Output the lines of the material from the one containing "Belconnen Way Hotel Motel and" through the one containing "Alivio Tourist Park Canberra", inclusive, as a Markdown table with the columns Row and Text, numbering each line and leaving out blank lines. Include no other lines.

========================================

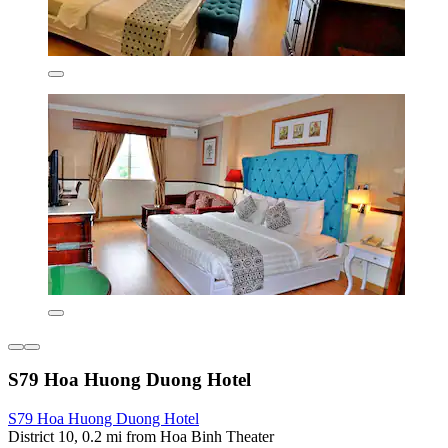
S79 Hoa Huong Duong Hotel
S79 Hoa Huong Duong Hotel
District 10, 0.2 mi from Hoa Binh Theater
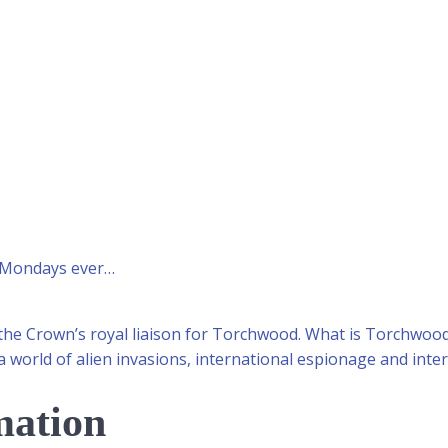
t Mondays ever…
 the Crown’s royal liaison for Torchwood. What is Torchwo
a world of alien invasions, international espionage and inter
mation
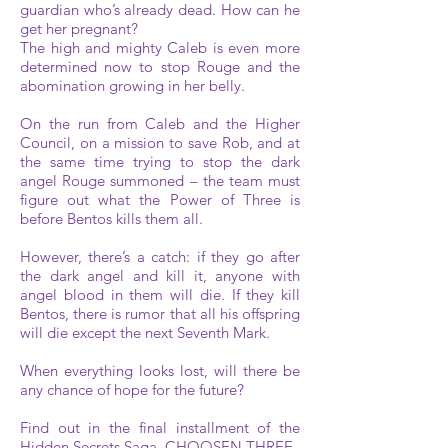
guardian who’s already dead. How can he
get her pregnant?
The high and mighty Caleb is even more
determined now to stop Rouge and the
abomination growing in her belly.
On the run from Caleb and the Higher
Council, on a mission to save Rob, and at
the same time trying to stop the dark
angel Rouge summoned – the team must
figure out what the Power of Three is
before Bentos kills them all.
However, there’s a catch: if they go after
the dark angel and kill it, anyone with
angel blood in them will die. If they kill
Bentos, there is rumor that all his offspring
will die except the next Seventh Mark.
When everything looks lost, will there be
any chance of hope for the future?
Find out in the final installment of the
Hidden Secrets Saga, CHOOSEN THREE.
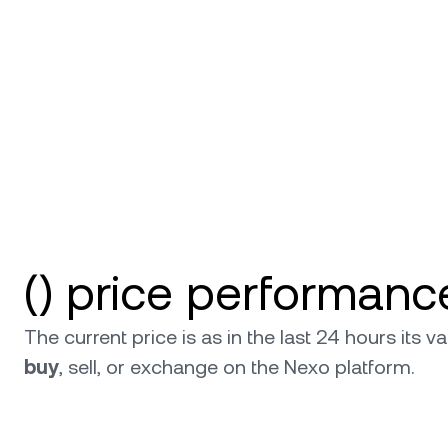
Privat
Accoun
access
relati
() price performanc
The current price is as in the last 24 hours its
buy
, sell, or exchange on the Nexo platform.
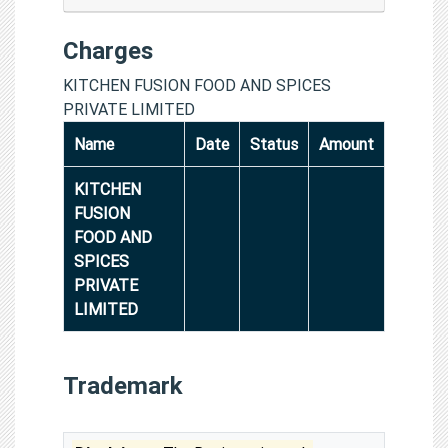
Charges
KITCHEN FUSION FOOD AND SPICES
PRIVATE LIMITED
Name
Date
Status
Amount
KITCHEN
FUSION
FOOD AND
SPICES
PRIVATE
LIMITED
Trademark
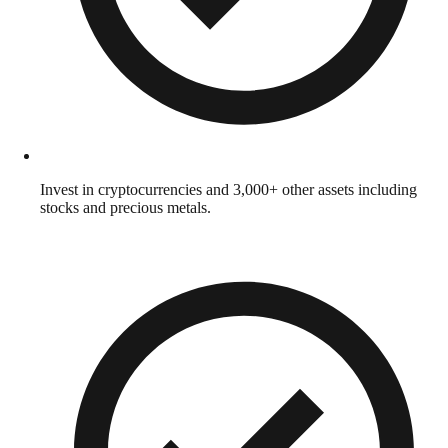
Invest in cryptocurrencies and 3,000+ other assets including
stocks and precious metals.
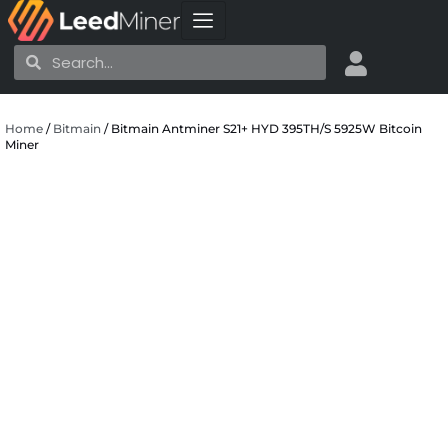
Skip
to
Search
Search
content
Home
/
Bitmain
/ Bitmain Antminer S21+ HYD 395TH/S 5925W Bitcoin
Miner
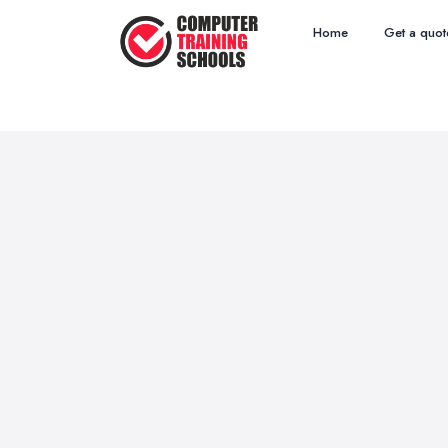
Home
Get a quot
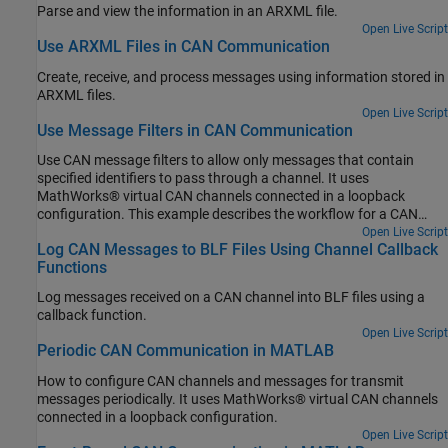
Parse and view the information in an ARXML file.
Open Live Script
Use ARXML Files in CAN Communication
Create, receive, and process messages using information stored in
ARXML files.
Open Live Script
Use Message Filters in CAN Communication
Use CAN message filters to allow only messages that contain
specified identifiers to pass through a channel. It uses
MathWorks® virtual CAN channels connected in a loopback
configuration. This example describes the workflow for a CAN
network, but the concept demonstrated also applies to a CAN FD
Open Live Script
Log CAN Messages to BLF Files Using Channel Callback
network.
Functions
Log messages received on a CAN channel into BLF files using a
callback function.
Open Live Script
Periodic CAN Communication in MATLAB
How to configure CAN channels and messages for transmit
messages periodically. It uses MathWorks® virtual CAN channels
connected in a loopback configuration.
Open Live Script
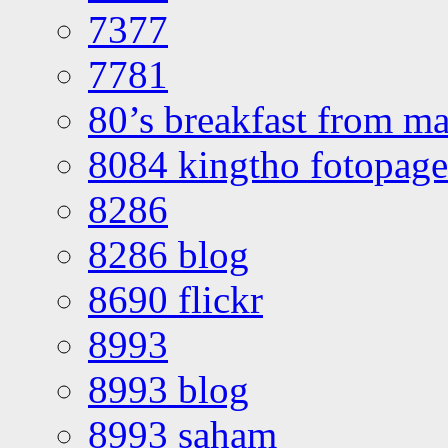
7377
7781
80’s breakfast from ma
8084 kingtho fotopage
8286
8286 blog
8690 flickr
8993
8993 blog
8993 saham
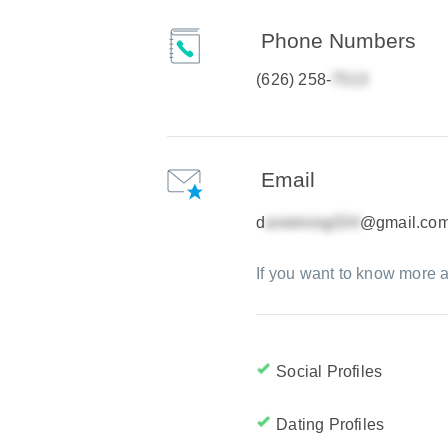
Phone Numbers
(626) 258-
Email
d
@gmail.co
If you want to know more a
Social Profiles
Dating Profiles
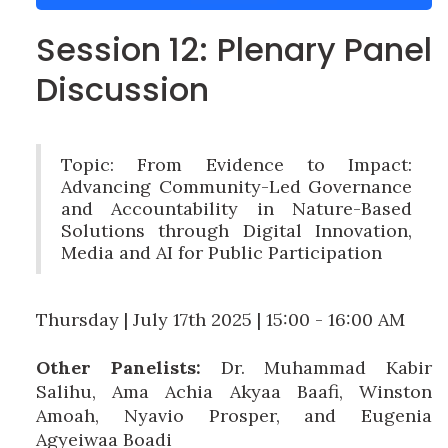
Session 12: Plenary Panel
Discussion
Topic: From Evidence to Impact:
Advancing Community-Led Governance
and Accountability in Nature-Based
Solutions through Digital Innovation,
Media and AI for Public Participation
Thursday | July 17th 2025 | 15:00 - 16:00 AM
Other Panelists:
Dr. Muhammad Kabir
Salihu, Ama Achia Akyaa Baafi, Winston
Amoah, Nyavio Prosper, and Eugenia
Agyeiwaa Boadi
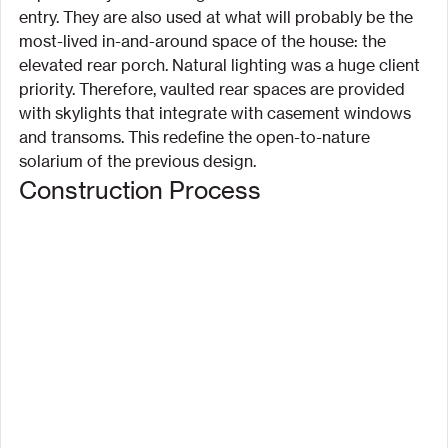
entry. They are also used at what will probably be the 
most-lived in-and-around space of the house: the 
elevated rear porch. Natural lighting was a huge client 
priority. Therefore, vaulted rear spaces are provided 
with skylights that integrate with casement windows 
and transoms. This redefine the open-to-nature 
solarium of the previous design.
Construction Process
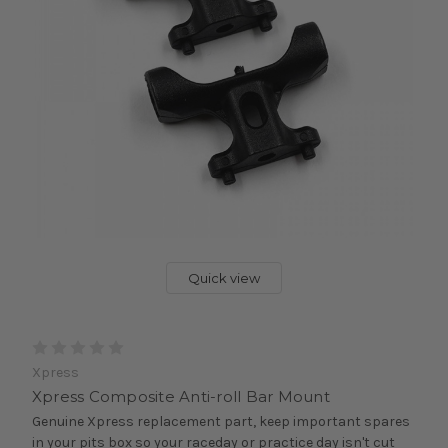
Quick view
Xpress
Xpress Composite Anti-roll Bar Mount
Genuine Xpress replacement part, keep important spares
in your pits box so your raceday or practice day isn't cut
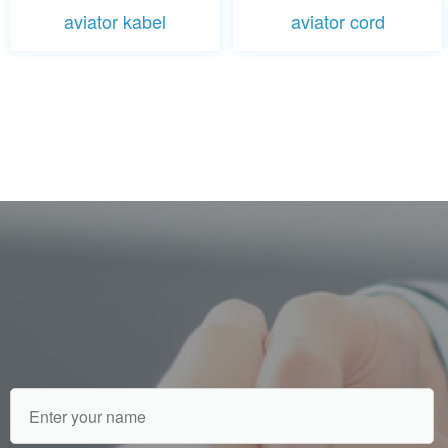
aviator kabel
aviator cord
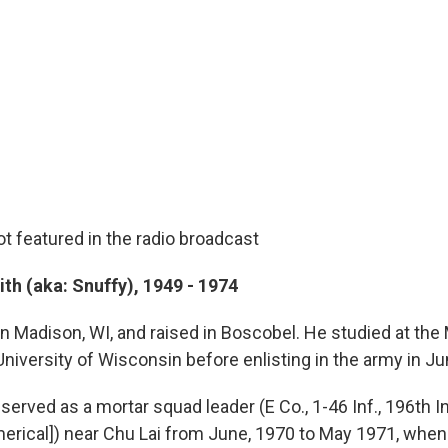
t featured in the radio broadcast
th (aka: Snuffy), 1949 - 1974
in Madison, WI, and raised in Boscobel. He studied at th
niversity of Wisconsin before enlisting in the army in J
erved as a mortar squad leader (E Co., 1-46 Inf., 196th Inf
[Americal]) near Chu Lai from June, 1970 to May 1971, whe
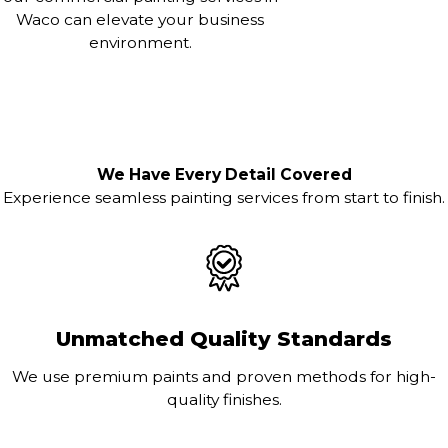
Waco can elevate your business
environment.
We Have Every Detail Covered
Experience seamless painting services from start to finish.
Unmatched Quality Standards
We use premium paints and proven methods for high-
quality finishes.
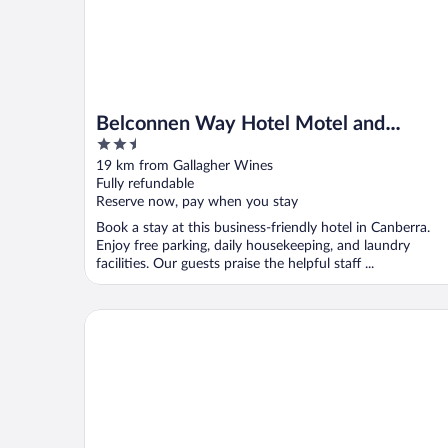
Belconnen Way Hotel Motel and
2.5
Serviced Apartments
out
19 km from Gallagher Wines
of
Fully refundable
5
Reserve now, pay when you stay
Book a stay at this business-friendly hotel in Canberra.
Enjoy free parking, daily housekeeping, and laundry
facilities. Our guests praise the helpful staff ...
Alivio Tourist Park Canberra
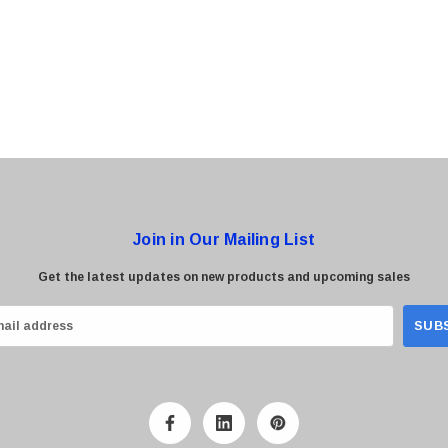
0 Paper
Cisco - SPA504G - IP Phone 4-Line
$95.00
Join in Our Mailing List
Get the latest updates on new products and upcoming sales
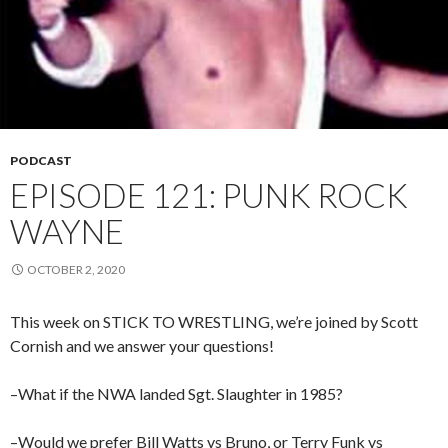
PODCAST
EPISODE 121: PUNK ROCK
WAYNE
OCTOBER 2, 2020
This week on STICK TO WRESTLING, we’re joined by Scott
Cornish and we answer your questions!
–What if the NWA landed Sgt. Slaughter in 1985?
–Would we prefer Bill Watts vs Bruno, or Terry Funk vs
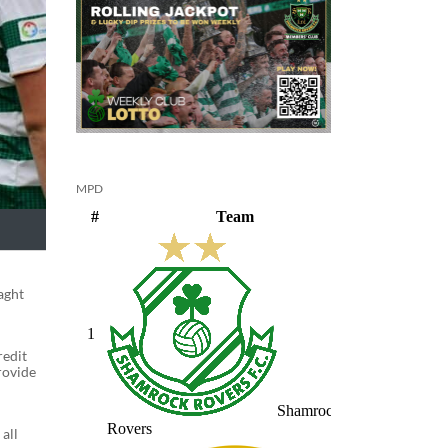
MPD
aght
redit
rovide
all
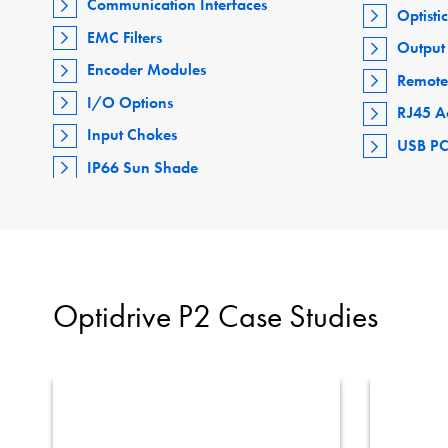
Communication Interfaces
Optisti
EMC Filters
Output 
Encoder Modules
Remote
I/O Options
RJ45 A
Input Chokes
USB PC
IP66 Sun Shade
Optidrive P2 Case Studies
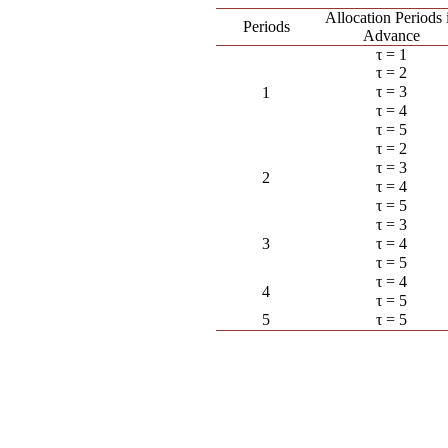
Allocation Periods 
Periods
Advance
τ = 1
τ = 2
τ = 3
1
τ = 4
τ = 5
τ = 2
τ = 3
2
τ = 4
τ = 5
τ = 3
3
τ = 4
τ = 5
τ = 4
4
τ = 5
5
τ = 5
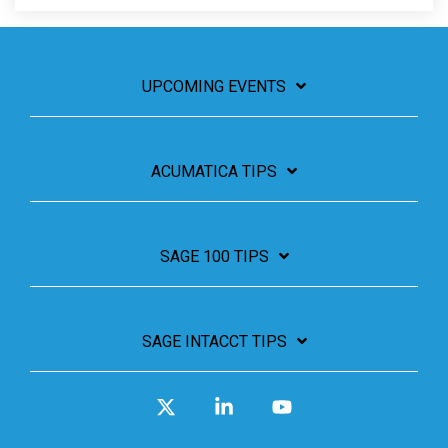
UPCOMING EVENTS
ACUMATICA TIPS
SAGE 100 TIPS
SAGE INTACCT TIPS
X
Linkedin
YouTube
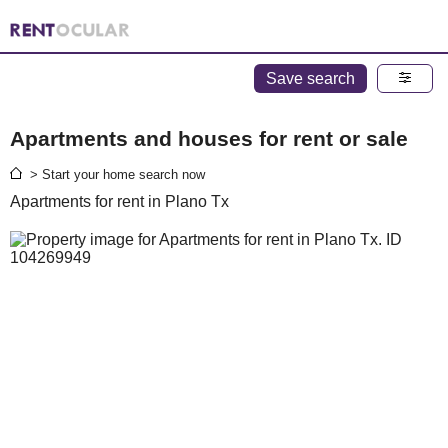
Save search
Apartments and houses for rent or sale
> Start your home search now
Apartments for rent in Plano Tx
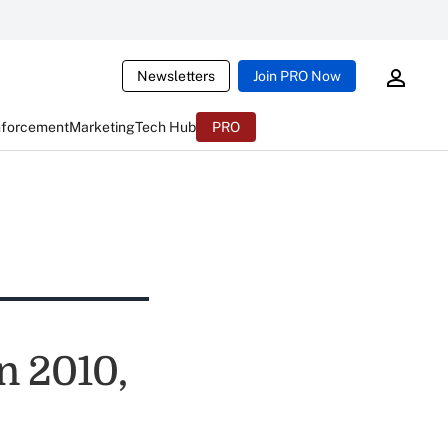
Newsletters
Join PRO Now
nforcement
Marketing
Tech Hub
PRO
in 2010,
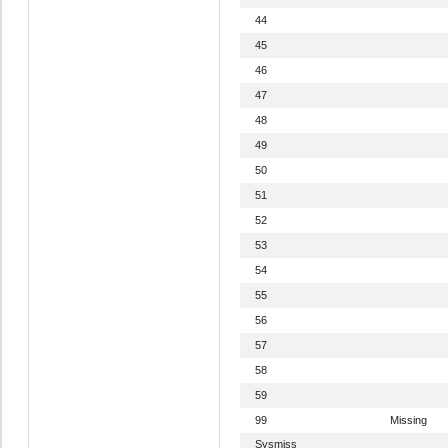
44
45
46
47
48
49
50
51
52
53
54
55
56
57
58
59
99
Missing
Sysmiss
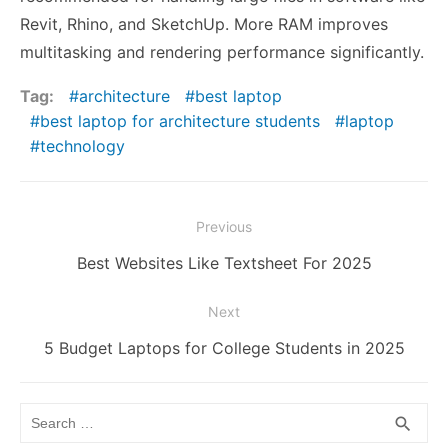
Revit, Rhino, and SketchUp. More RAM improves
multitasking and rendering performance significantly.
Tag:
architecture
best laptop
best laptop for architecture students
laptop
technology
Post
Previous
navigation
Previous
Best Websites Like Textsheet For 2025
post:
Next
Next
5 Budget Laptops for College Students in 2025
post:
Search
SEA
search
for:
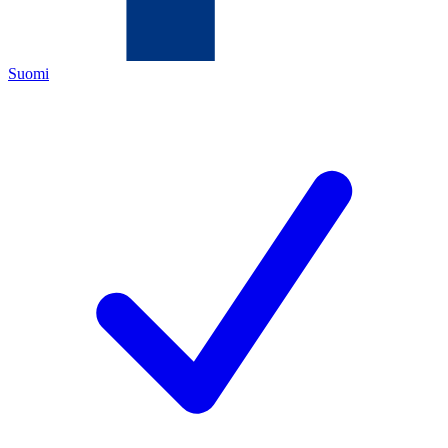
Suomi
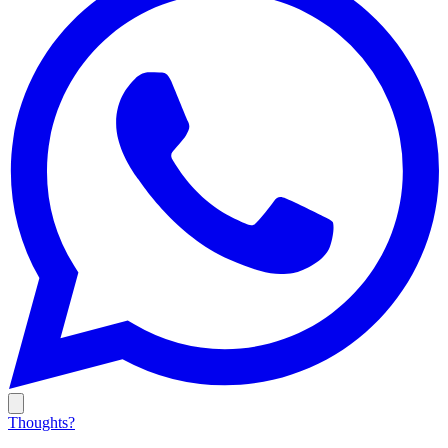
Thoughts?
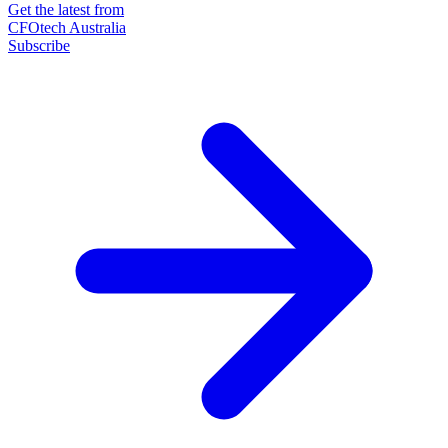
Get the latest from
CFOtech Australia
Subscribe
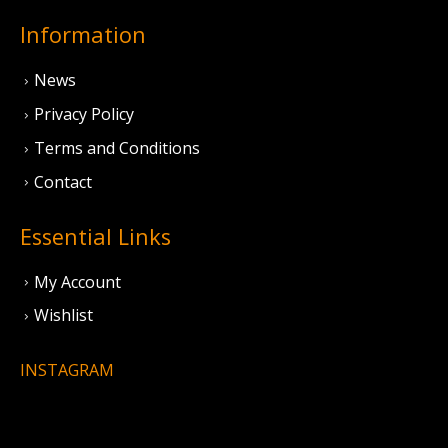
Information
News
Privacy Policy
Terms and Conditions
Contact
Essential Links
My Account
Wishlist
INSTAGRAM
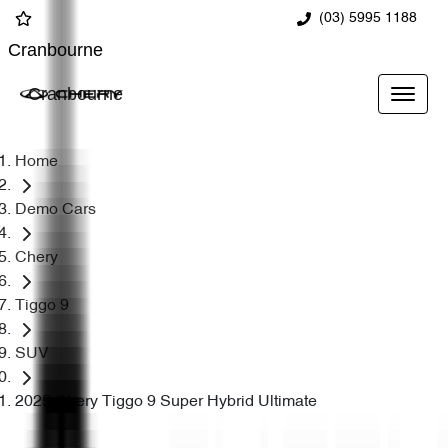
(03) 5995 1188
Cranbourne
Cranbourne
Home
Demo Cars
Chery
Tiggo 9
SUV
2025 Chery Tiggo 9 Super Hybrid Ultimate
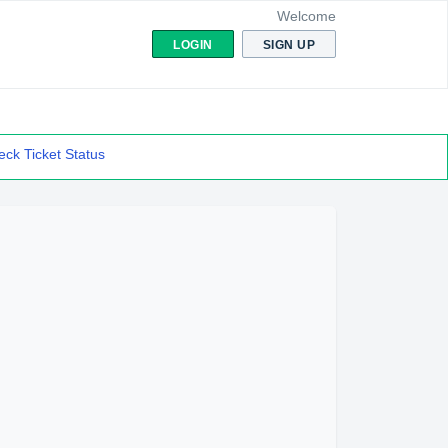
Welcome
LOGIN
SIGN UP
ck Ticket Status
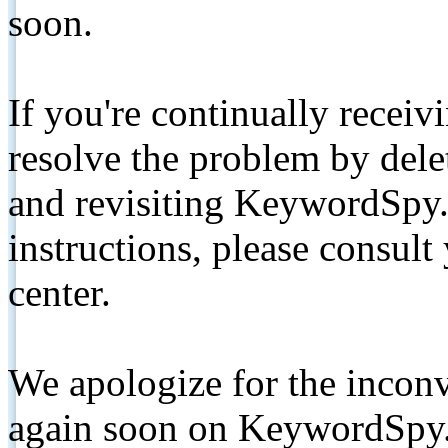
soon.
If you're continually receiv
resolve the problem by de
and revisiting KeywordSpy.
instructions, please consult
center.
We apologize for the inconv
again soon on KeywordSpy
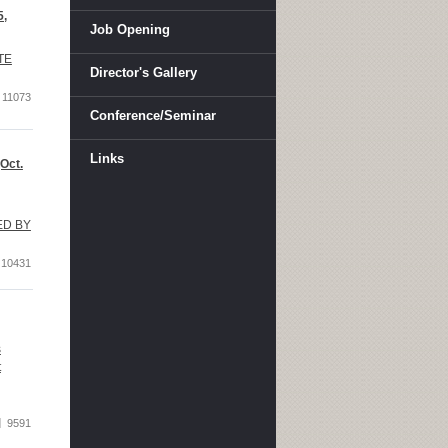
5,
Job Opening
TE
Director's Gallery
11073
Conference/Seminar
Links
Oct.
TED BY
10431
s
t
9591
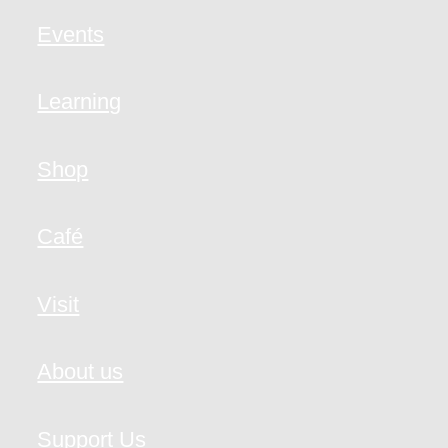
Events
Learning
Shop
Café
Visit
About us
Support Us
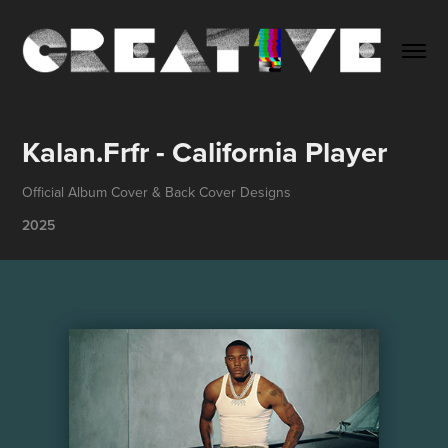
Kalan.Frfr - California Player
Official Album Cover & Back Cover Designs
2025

========================================

#### Task result:
| Row | Text |
|---|---|
| 1 | Belconnen Way Hotel Motel and |
| 2 | 2.5 |
| 3 | Serviced Apartments |
| 4 | out |
| 5 | 19 km from Gallagher Wines |
| 6 | of |
| 7 | Fully refundable |
| 8 | 5 |
| 9 | Reserve now, pay when you stay |
| 10 | Book a stay at this business-friendly hotel in Canberra. |
| 11 | Enjoy free parking, daily housekeeping, and laundry |
| 12 | facilities. Our guests praise the helpful staff ... |
| 13 | Alivio Tourist Park Canberra |